When we say we need a little window shopping, almost everyone can relate to the simple thrill of purchasing something for oneself.

Is it true, however, that buying makes us feel better?

Yes. Shopping decisions, according to research, might assist reinforce a sense of personal control over our environment. It can also help to alleviate sadness.

According to the study, sorrow is often related with a perception that circumstances govern the results in our lives, rather than that we make our own decisions. Shopping’s basic choices and outcomes can restore a sense of personal control and autonomy. This is also true for whatever leftover melancholy we may be experiencing.

Waiting for your shipment to come can also cause release of dopamine when you shop online. Consider retail subscriptions, where you may not know what will be sent in the box.
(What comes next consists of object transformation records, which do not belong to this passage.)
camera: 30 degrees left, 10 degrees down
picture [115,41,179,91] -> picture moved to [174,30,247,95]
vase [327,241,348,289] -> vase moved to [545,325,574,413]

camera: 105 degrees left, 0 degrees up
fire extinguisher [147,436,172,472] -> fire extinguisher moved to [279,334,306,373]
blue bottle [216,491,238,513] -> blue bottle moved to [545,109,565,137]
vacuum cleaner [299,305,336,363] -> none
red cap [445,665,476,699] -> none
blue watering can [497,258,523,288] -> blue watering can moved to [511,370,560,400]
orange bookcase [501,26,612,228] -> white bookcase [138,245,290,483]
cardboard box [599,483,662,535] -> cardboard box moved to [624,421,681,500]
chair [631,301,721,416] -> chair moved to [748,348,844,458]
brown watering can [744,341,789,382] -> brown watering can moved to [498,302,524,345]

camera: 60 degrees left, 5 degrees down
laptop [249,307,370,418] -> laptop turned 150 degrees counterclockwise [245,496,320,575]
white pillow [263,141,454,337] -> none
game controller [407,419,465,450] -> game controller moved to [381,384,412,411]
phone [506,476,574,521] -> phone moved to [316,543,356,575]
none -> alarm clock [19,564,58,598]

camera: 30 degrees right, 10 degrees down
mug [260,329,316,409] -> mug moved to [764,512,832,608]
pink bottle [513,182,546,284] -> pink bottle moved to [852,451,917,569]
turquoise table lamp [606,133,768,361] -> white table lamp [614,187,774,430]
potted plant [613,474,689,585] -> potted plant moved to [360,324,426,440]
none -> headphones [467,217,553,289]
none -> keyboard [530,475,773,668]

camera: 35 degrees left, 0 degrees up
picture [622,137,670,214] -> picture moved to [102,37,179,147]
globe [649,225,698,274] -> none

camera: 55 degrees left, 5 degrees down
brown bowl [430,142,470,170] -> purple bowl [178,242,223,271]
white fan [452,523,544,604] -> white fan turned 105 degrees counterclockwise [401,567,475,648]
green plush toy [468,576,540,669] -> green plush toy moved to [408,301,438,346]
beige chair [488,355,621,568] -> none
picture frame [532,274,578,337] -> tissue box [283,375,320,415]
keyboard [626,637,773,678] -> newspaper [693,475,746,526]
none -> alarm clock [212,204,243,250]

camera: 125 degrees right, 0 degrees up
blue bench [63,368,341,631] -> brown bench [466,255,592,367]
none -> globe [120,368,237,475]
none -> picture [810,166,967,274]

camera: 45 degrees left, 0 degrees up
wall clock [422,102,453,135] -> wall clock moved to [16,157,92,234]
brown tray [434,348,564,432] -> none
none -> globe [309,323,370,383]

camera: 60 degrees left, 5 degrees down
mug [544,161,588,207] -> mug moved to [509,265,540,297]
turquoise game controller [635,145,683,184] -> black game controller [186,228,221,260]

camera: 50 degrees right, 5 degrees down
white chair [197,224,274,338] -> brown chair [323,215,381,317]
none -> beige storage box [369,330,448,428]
The unpredictability heightens your excitement. And because the reward is unexpected, you feel a rush of dopamine.

If you enjoy window shopping, there is another option to consider. It can also be psychologically healing if you save money for the reward rather than purchasing it with a credit or debit card right away. Saving up for your reward, according to the principle of expectation, offers you something to look forward to, which produces excitement and a release of serotonin over time.

When shopping becomes a go-to way of dealing with anxiety, stress, or grief and becomes difficult to manage, it transitions from a therapeutic to a destructive obsessive activity.

The standard line is that, while exciting behaviours might bring us satisfaction, one should know the difference between pleasure and compulsiveness.